The verification step
The last step is verifying that the backfill is actually complete before moving to the VALIDATE CONSTRAINT step. The verification is a simple count: SELECT count(*) FROM big_table WHERE new_column IS NULL should return zero. If it does not, the backfill is not done, and adding the NOT NULL constraint will fail with a confusing error message blaming a specific row that happens to have been inserted between the backfill end and the constraint addition.

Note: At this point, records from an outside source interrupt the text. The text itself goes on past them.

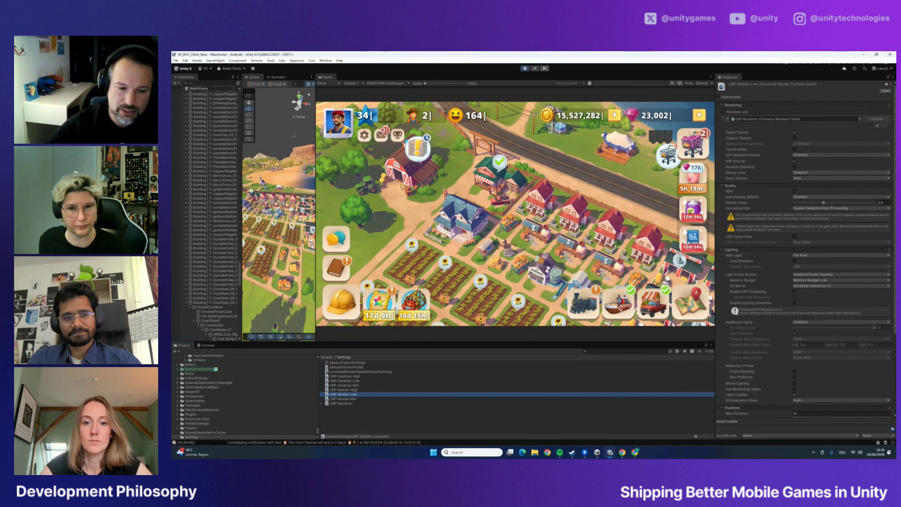
{"action": "key", "text": "Down"}
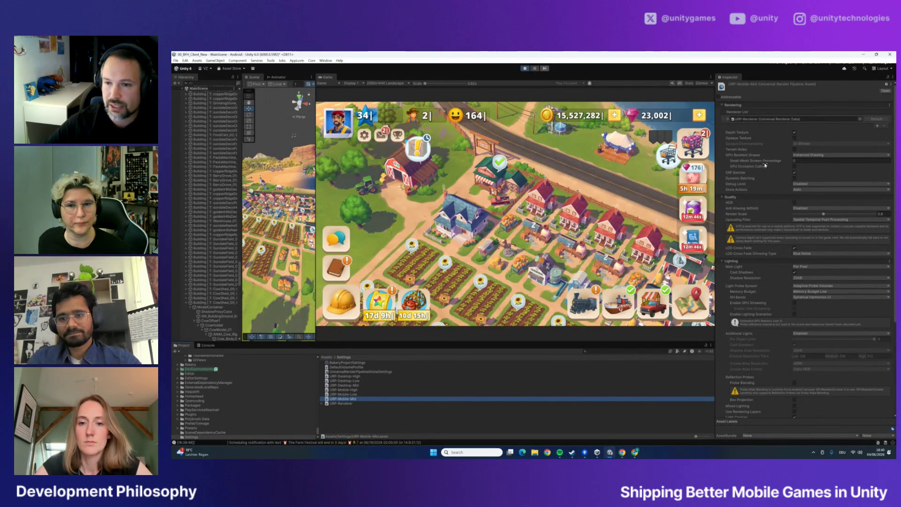
{"action": "left_click", "coordinate": [346, 395]}
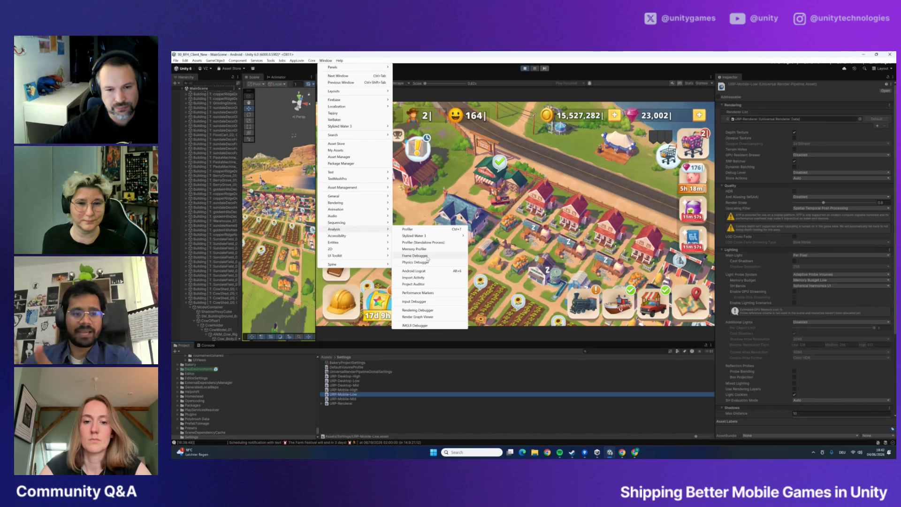
Open the Frame Debugger as a floating window, then move it higher and resize it
{"action": "left_click", "coordinate": [428, 257]}
{"action": "left_click_drag", "start_coordinate": [473, 299], "coordinate": [435, 135]}
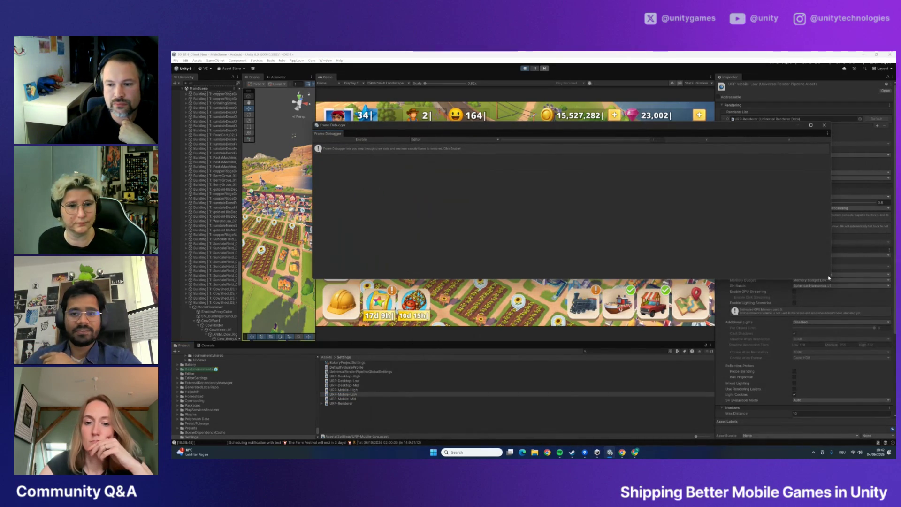
{"action": "left_click_drag", "start_coordinate": [830, 279], "coordinate": [715, 429]}
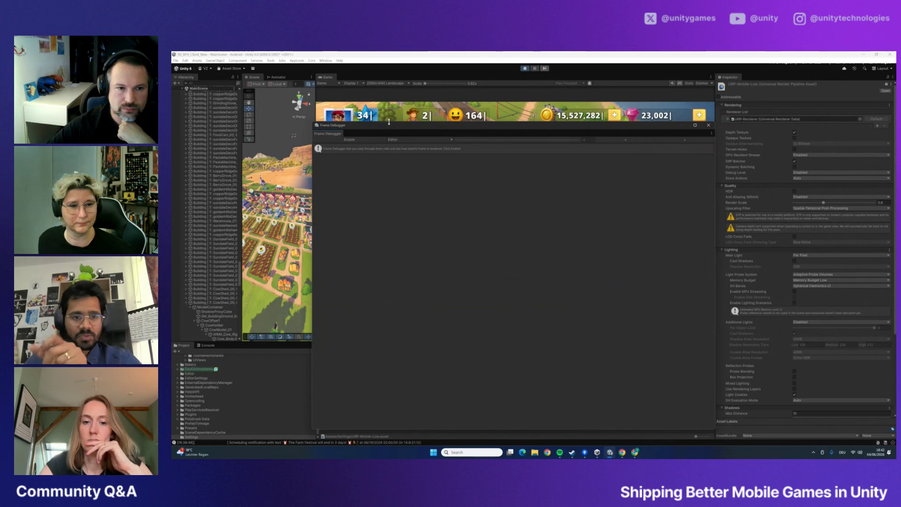
{"action": "left_click_drag", "start_coordinate": [391, 128], "coordinate": [395, 108]}
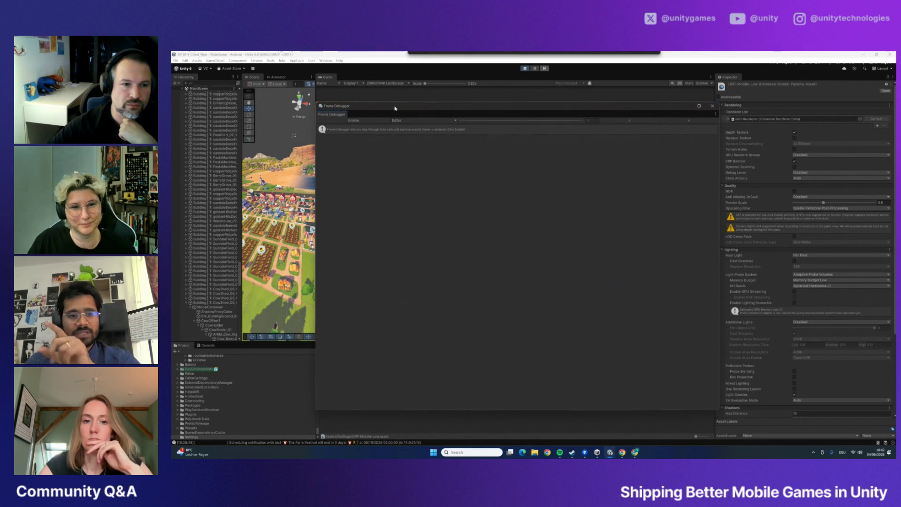
{"action": "left_click_drag", "start_coordinate": [719, 411], "coordinate": [713, 406]}
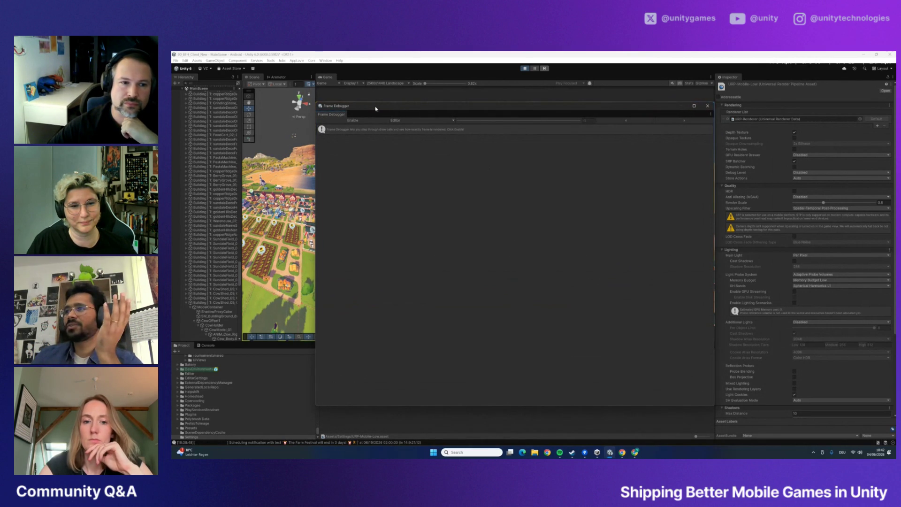
{"action": "left_click_drag", "start_coordinate": [377, 111], "coordinate": [376, 109]}
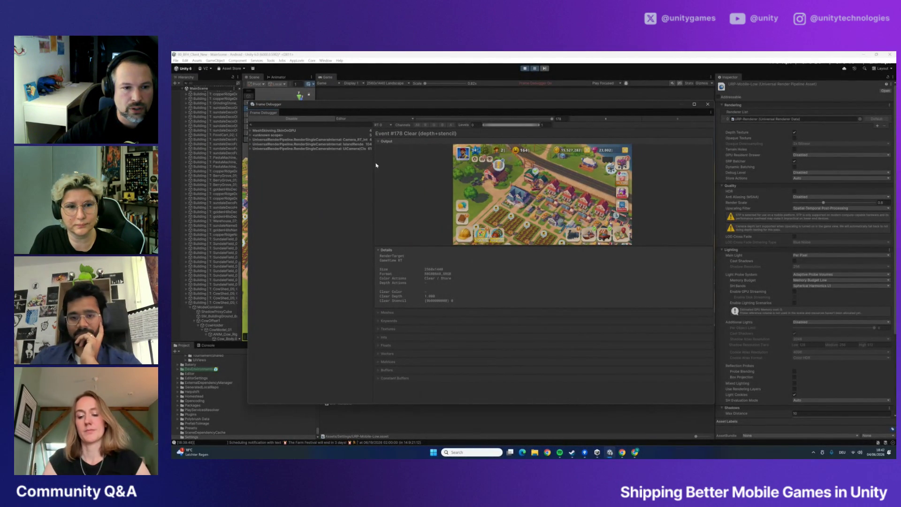
Widen the event list and expand IslandRenderCamera down to Shadows.DrawSRPBatcher, selecting event #17
{"action": "left_click_drag", "start_coordinate": [375, 165], "coordinate": [406, 162]}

The verification should also include a sanity check on the values: pick a sample of rows and verify that the new column has the expected relationship to the other columns. This catches the case where the backfill script had a bug and produced systematically wrong values. The verification is cheap and the cost of a silently corrupted backfill is high; the cost-benefit always favors verifying.
The deeper observation
A backfill is one of the operations where the difference between a small system and a large system is qualitative rather than quantitative. The technique that takes five lines of SQL at one scale takes a hundred lines of carefully-orchestrated script at another. The reason is not that the database has changed — Postgres works the same way at every scale — but that the relationship between the operation and the production traffic has changed. At small scale the operation is faster than any plausible incident response; at large scale the operation is the incident response.
The patterns that hold up are mostly about respecting that asymmetry: avoid full-table rewrites, work in chunks, give the database room to clean up, design the schema change as a sequence of deploys rather than one, and verify the result. None of these patterns are clever. They are the operational discipline that turns a potentially catastrophic schema change into a non-event, and the teams that have them have them because they have learned the lesson the hard way at least once.